Oscillations and polarity reversal during the propagation of PD waveforms within the winding alter the shape of the response waveforms, which in turn affects the classification results of different PD response waveform sets. Since the path from the discharge source to the winding head or winding end can be regarded as a two-port network with frequency-selective filtering characteristics, both the inter-cluster and intra-cluster distances of the PD response waveform sets are significantly reduced. While oscillations increase the equivalent frequency of response waveforms from the same discharge source—thereby enlarging inter-cluster distances and facilitating clustering—they can also distort certain waveforms and alter their equivalent duration, which may reduce inter-cluster separation. The polarity reversal effect considerably increases both inter-cluster and intra-cluster distances. These factors collectively influence the clustering outcomes, potentially causing similar portions of different waveform types to form a separate cluster or merging two similar waveform sets into a single category.
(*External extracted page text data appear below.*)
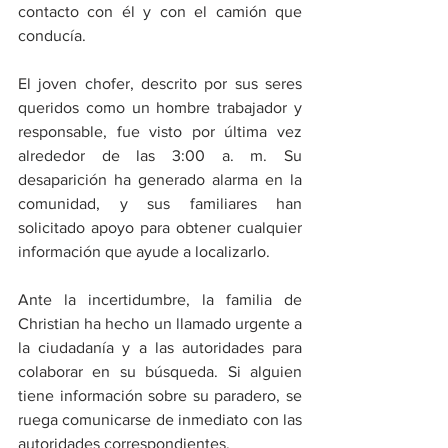
contacto con él y con el camión que 
conducía.
El joven chofer, descrito por sus seres 
queridos como un hombre trabajador y 
responsable, fue visto por última vez 
alrededor de las 3:00 a. m. Su 
desaparición ha generado alarma en la 
comunidad, y sus familiares han 
solicitado apoyo para obtener cualquier 
información que ayude a localizarlo.
Ante la incertidumbre, la familia de 
Christian ha hecho un llamado urgente a 
la ciudadanía y a las autoridades para 
colaborar en su búsqueda. Si alguien 
tiene información sobre su paradero, se 
ruega comunicarse de inmediato con las 
autoridades correspondientes.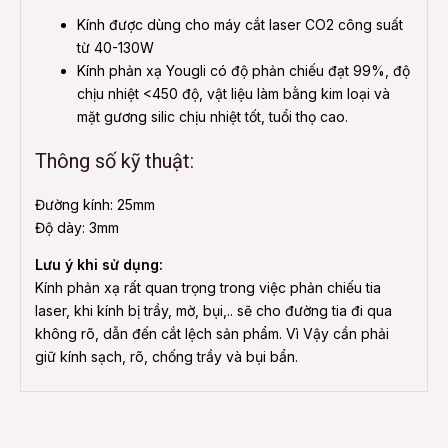
Kính được dùng cho máy cắt laser CO2 công suất
từ 40-130W
Kính phản xạ Yougli có độ phản chiếu đạt 99%, độ
chịu nhiệt <450 độ, vật liệu làm bằng kim loại và
mặt gương silic chịu nhiệt tốt, tuổi thọ cao.
Thông số kỹ thuật:
Đường kính: 25mm
Độ dày: 3mm
Lưu ý khi sử dụng:
Kính phản xạ rất quan trọng trong việc phản chiếu tia
laser, khi kính bị trầy, mờ, bụi,.. sẽ cho đường tia đi qua
không rõ, dẫn đến cắt lệch sản phẩm. Vì Vậy cần phải
giữ kính sạch, rõ, chống trầy và bụi bẩn.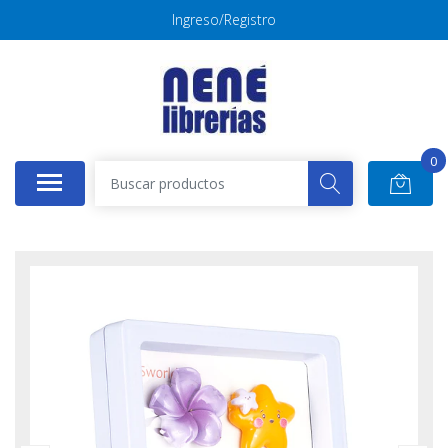
Ingreso/Registro
0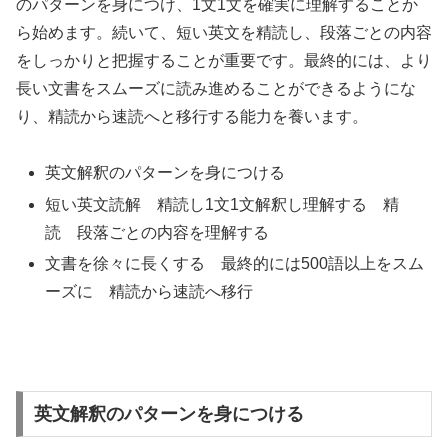
のパターンを身につけ、1文1文を確実に理解することか
ら始めます。続いて、短い英文を精読し、段落ごとの内容
をしっかりと把握することが重要です。最終的には、より
長い文書をスムーズに読み進めることができるようにな
り、精読から速読へと移行する能力を養います。
英文解釈のパターンを身につける
短い英文読解 精読し1文1文解釈し理解する 精
読 段落ごとの内容を理解する
文書を徐々に長くする 最終的には500語以上をスム
ーズに 精読から速読へ移行
英文解釈のパターンを身につける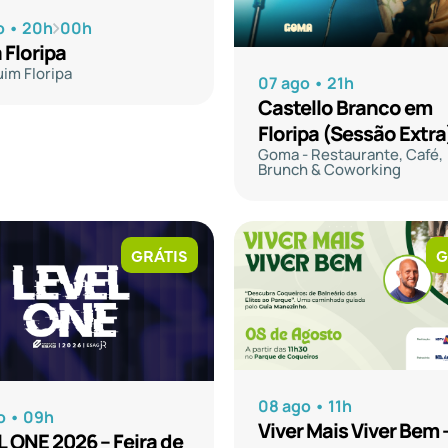
o • 20h
00h
 Floripa
im Floripa
07 ago • 21h
Castello Branco em
Floripa (Sessão Extra
Goma - Restaurante, Café,
Brunch & Coworking
GRÁTIS
G
08 ago • 11h
o • 09h
Viver Mais Viver Bem 
 ONE 2026 – Feira de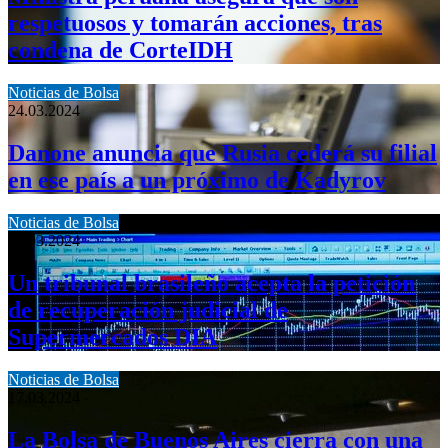
respetuosos y tomarán acciones, tras
condena de CorteIDH
Noticias de Bolsa
24.03.2024
Danone anuncia que Rusia cederá su filial
en ese país a un próximo de Kadyrov
Noticias de Bolsa
24.03.2024
Un tribunal brasileño acepta la petición
de recuperación judicial de
Supermercados DIA
Noticias de Bolsa
17.03.2024
La Bolsa de Buenos Aires cierra con una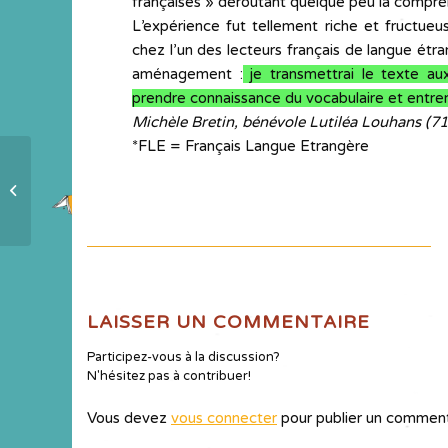
françaises » déroutant quelque peu la compréhe
L’expérience fut tellement riche et fructueus
chez l’un des lecteurs français de langue étra
aménagement :
je transmettrai le texte au
prendre connaissance du vocabulaire et entrer p
Michèle Bretin, bénévole Lutiléa Louhans (71
*FLE = Français Langue Etrangère
Pédagogie de la lecture : bonnes
idées de Suisse
LAISSER UN COMMENTAIRE
Participez-vous à la discussion?
N'hésitez pas à contribuer!
Vous devez
vous connecter
pour publier un comment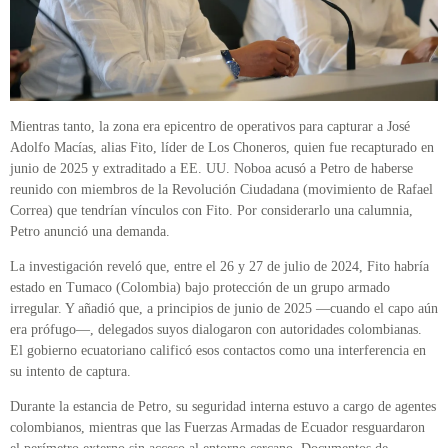
Mientras tanto, la zona era epicentro de operativos para capturar a José
Adolfo Macías, alias Fito, líder de Los Choneros, quien fue recapturado en
junio de 2025 y extraditado a EE. UU. Noboa acusó a Petro de haberse
reunido con miembros de la Revolución Ciudadana (movimiento de Rafael
Correa) que tendrían vínculos con Fito. Por considerarlo una calumnia,
Petro anunció una demanda.
La investigación reveló que, entre el 26 y 27 de julio de 2024, Fito habría
estado en Tumaco (Colombia) bajo protección de un grupo armado
irregular. Y añadió que, a principios de junio de 2025 —cuando el capo aún
era prófugo—, delegados suyos dialogaron con autoridades colombianas.
El gobierno ecuatoriano calificó esos contactos como una interferencia en
su intento de captura.
Durante la estancia de Petro, su seguridad interna estuvo a cargo de agentes
colombianos, mientras que las Fuerzas Armadas de Ecuador resguardaron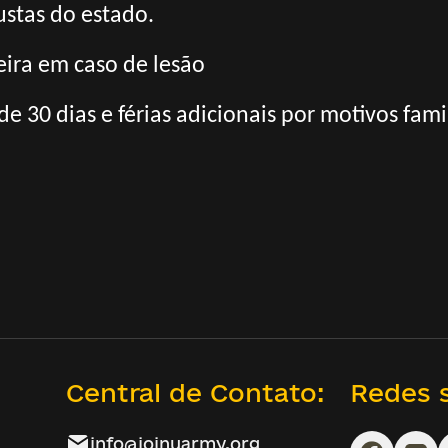
ustas do estado.
ira em caso de lesão
 de 30 dias e férias adicionais por motivos fami
Central de Contato:
Redes s
info@joinuarmy.org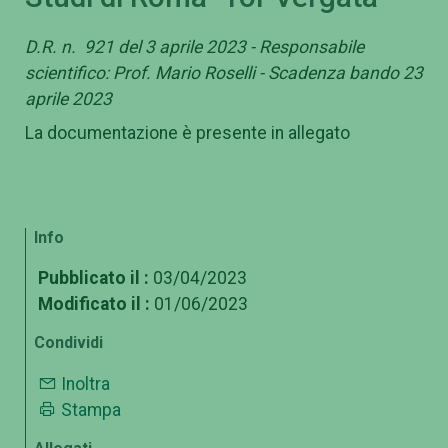
D.R. n. 921 del 3 aprile 2023 - Responsabile
scientifico: Prof. Mario Roselli - Scadenza bando 23
aprile 2023
La documentazione è presente in allegato
Info
Pubblicato il :
03/04/2023
Modificato il :
01/06/2023
Condividi
Inoltra
Stampa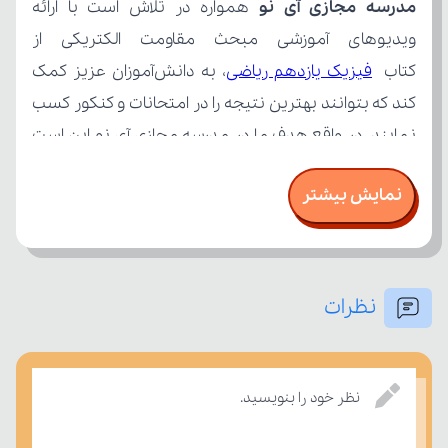
مدرسه مجازی آی نو
کتاب 
فیزیک یازدهم ریاضی
نمایش بیشتر
نظرات
بسنجند.
نظر خود را بنویسید.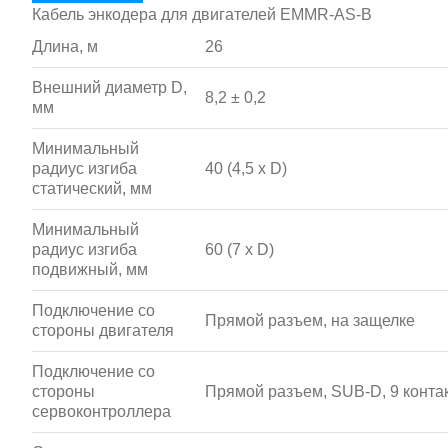
Кабель энкодера для двигателей EMMR-AS-B
Длина, м
26
Внешний диаметр D,
8,2 ± 0,2
мм
Минимальный
радиус изгиба
40 (4,5 x D)
статический, мм
Минимальный
радиус изгиба
60 (7 x D)
подвижный, мм
Подключение со
Прямой разъем, на защелке
стороны двигателя
Подключение со
стороны
Прямой разъем, SUB-D, 9 конта
сервоконтроллера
It should be noted that this study employs an idealized model of the transformer winding. Two possible deviations from this assumption are considered: If turns at the high-voltage end differ in length from those in the middle section, the resulting asymmetry in the distributed inductance and capacitance matrices would affect the equation solution. Such cases would require a segmented modeling approach. Geometric changes due to distortion or poor contact can significantly increase high-frequency losses, accelerating PD pulse attenuation. Impedance non-uniformity may cause waveform reflection/refraction, while inter-turn resonant structures could amplify specific frequency components, substantially influencing PD analysis.